### Task to carry out
Using the records below, give again exactly the lines from the line that contains "[179,542,190,552] A -> (377, 610) none" through the line that contains "(635, 627) none", both ends included, and only those.

### Exercise data

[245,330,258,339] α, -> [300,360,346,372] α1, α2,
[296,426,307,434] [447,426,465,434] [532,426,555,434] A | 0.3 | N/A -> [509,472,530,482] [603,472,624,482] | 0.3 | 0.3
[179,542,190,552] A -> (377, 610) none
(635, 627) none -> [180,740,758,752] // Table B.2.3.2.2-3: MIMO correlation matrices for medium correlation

==

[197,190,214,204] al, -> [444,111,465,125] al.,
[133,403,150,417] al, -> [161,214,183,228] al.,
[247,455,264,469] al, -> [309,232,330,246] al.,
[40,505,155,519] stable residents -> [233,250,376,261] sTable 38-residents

### Written response
[179,542,190,552] A -> (377, 610) none
(635, 627) none -> [180,740,758,752] // Table B.2.3.2.2-3: MIMO correlation matrices for medium correlation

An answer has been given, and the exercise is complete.